India showed the most alarming results: 83 % of patients carried drug-resistant bacteria, compared with 31.5 % in Italy, 20.1 % in the US, and 10.8 % in the Netherlands.
The fresh findings come on the back of another Lancet report which had shown that nearly one million annual cases in Indian hospitals involved bacteria resistant to carbapenem, a critical last-resort antibiotic, signalling a deepening public health crisis.
More recently, a report by the World Health Organisation had shown that in 2023, one in every six bacterial infections globally was resistant to antibiotics—and India was among the biggest contributors to this alarming pattern of antimicrobial resistance (AMR).

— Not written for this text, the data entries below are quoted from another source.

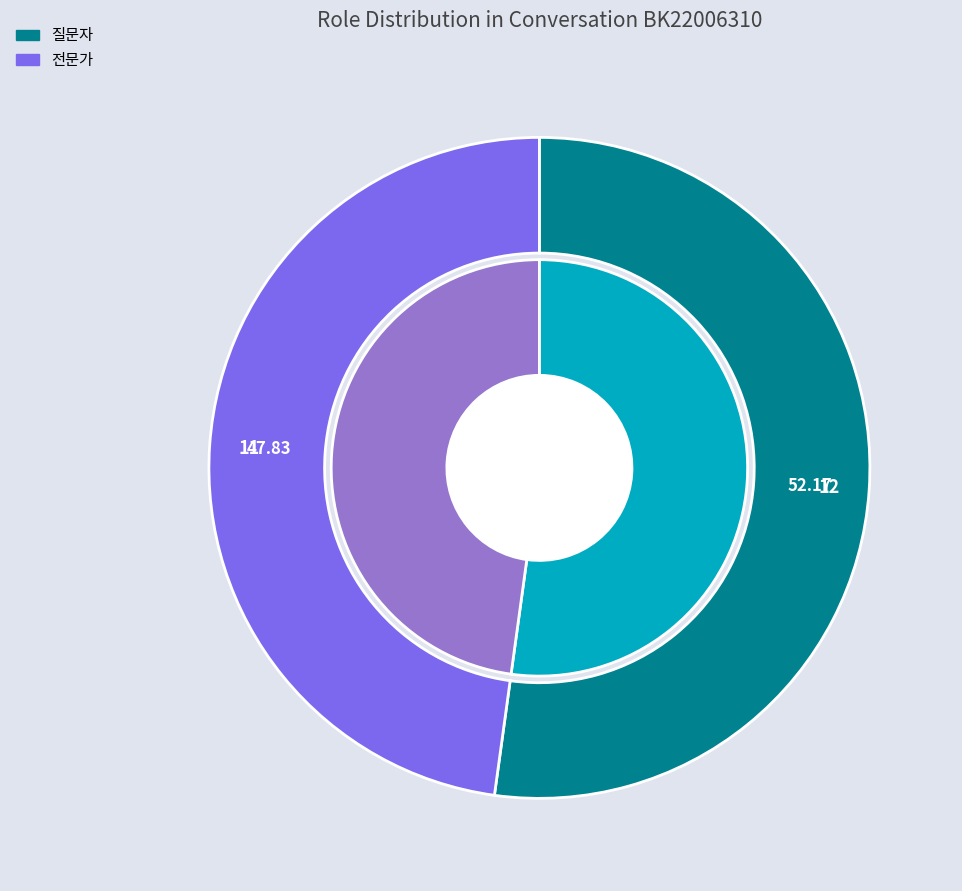

Which category accounts for the majority?

질문자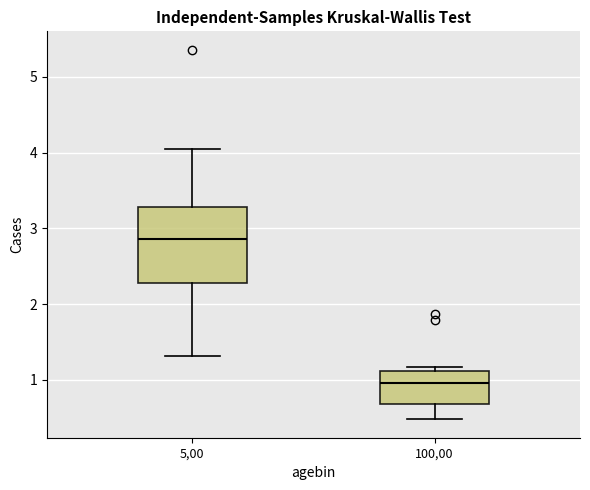

Which box has the lowest median line?

100,00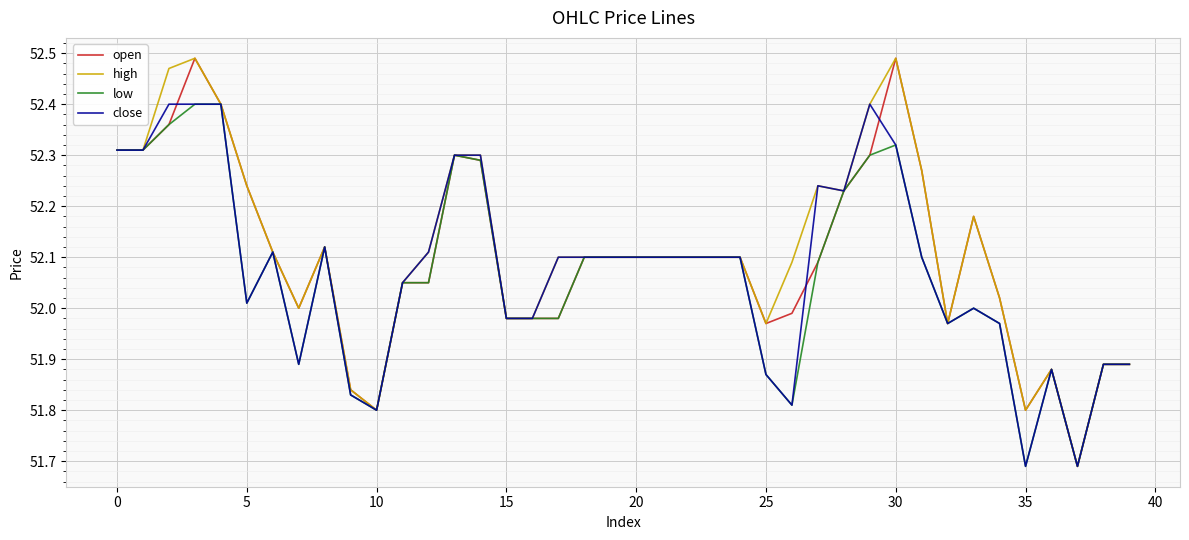

True or false: high has more than 1 points higher than both neighbors.

True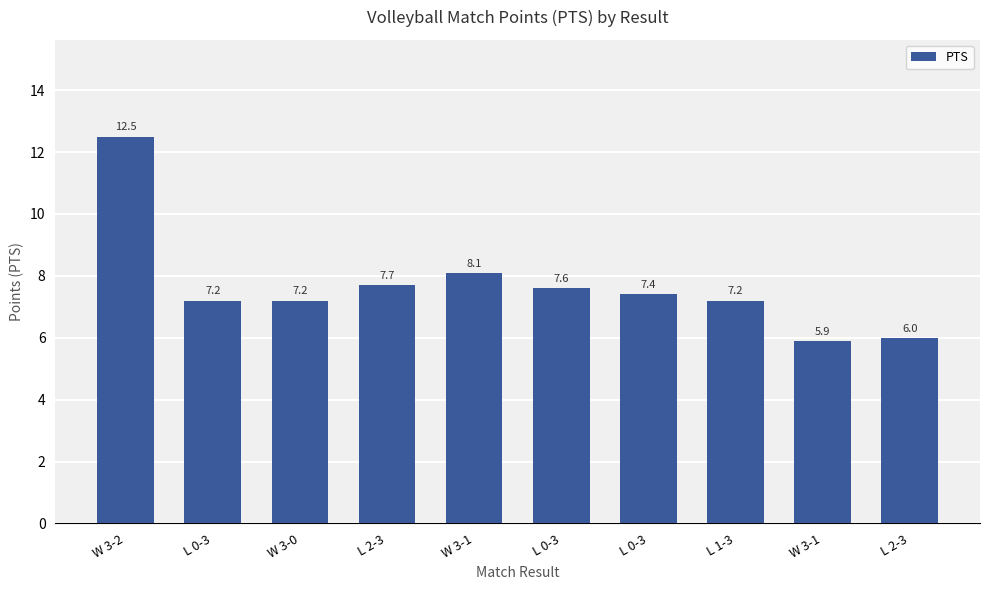

Which has a higher value, W 3-1 or L 1-3?

L 1-3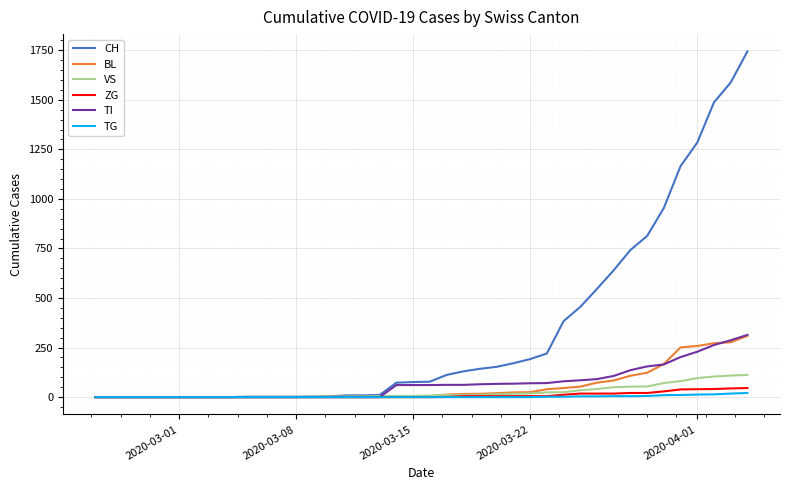

Which series has the largest range (max minus min)?

CH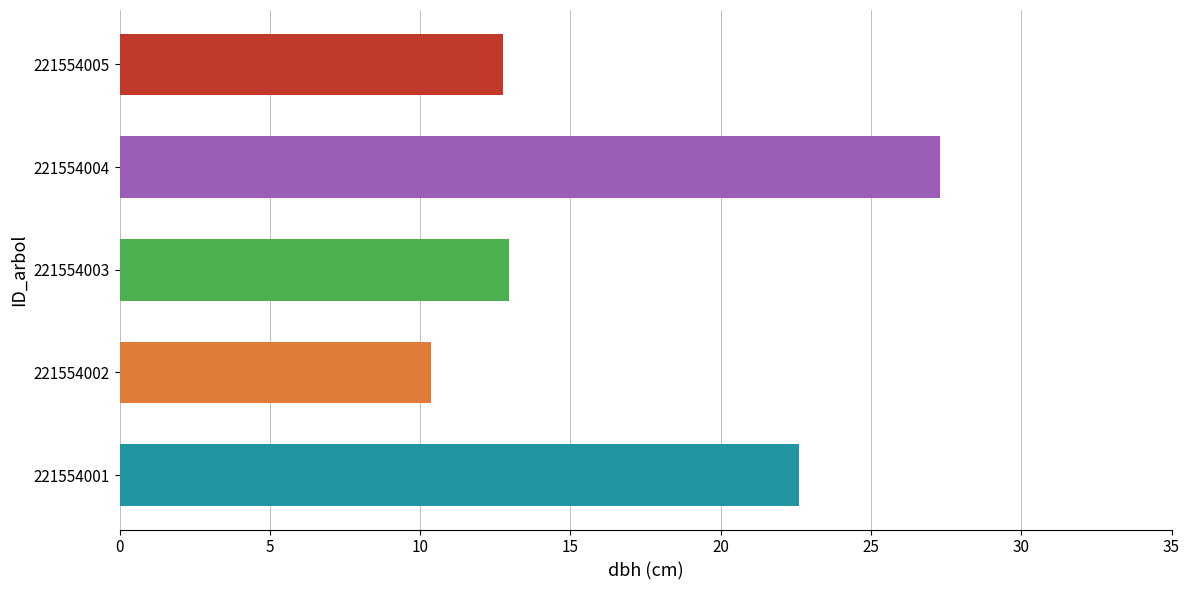

What is the ratio of the value at 221554004 to the value at 221554005?

2.1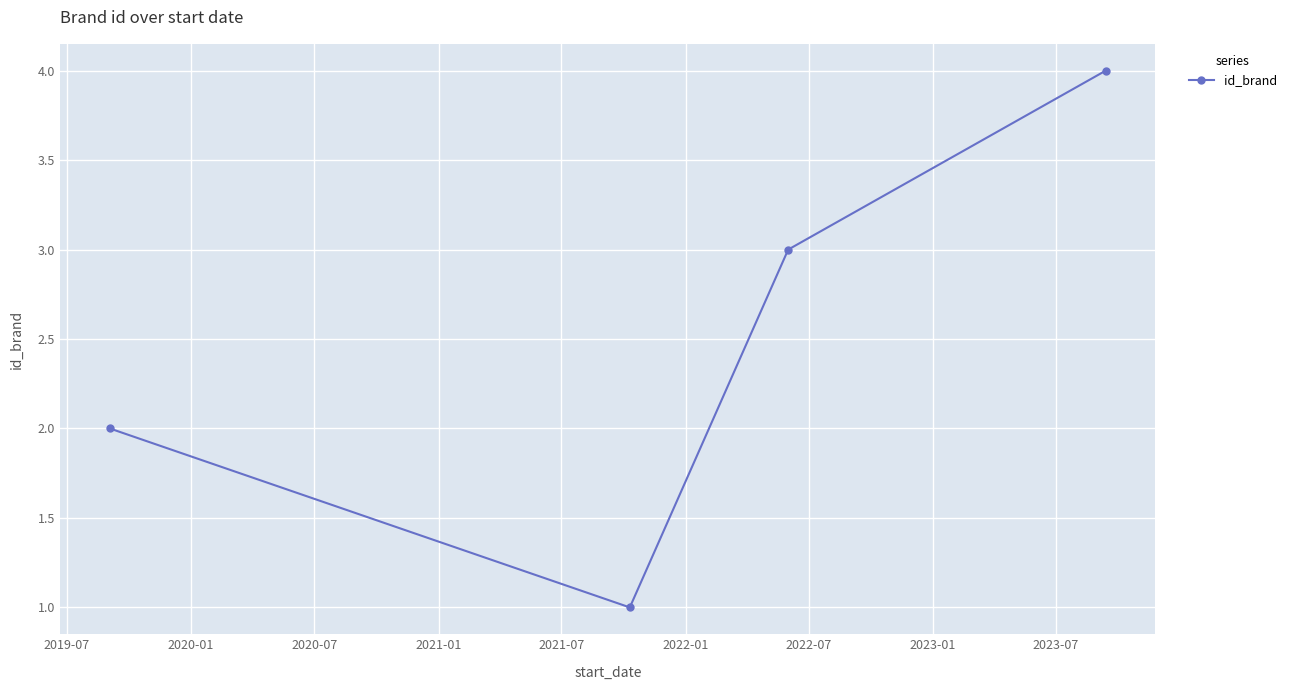

What is the maximum value shown in the chart?

4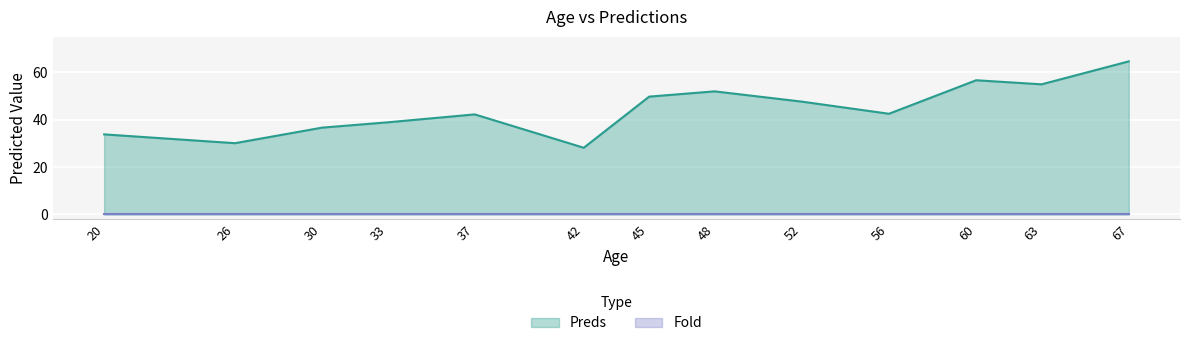

At 45, list the series in order from smallest to largest.

Fold, Preds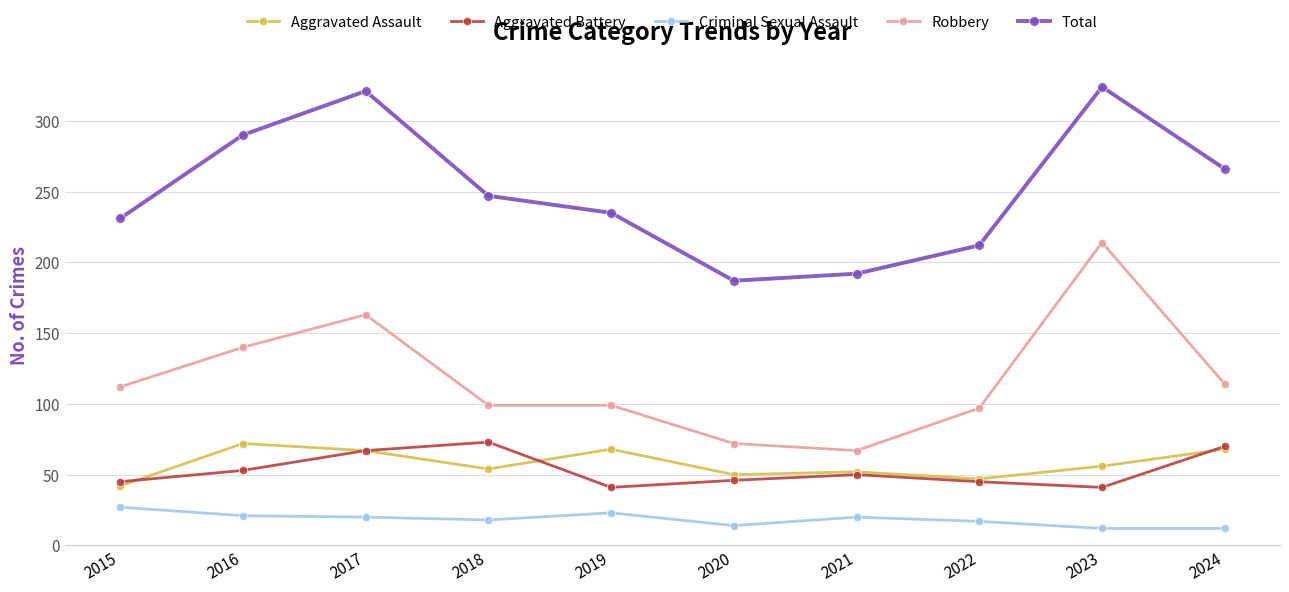

True or false: Robbery and Total cross at least once.

False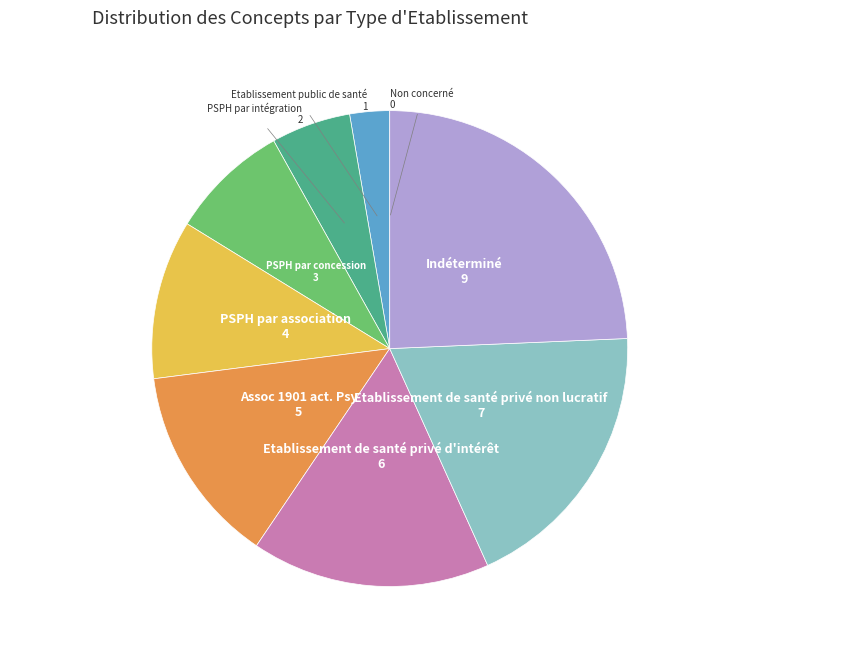

Between Indéterminé and Assoc 1901 act. Psy, which is larger?

Indéterminé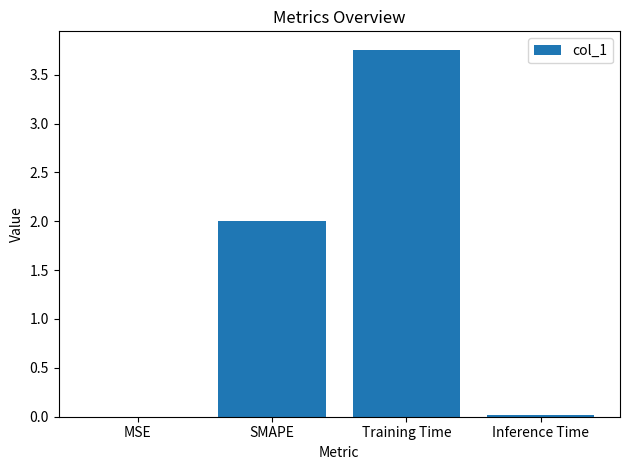

Count the number of data series in this chart.

1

According to a global report by the GRAM (Global Research on Antimicrobial Resistance) Project, between 3 lakh and 10.4
lakh deaths in India in 2019 – the highest globally – were linked to bacterial AMR.
Among Indian patients, 70 percent had bacteria that resist widely used antibiotics, and nearly 24 percent carried bacteria that withstand even last-resort drugs. Some of these dangerous organisms were rarely or almost never seen in the US and the Netherlands.
Patients with chronic lung disease, heart failure, frequent hospital visits, or recent penicillin use were found to be at higher risk. Doctors say these resistant infections force hospitals to rely on stronger, more toxic medicines and often lead to longer treatment, complications, and significantly higher medical costs.
For India, the situation is especially dire. An estimated 58,000 newborns die each year from antibiotic-resistant infections, and untreatable bacteria are already common in intensive care units and cancer hospitals. Researchers warn that the country is now facing a true public health emergency.
“The high and variable prevalence of MDRO carriage underscores the need for targeted, region-specific infection preventive strategies,” noted the study authors, which included senior doctors from AIG hospital in Hyderabad.
Infectious disease specialists now stress that both healthcare professionals and the public must use antibiotics more responsibly to slow the spread of resistance.
They also advise stricter control over the sale of prescription-only drugs, routine screening for high-risk patients, and in some cases the use of single-use medical devices to prevent transmission.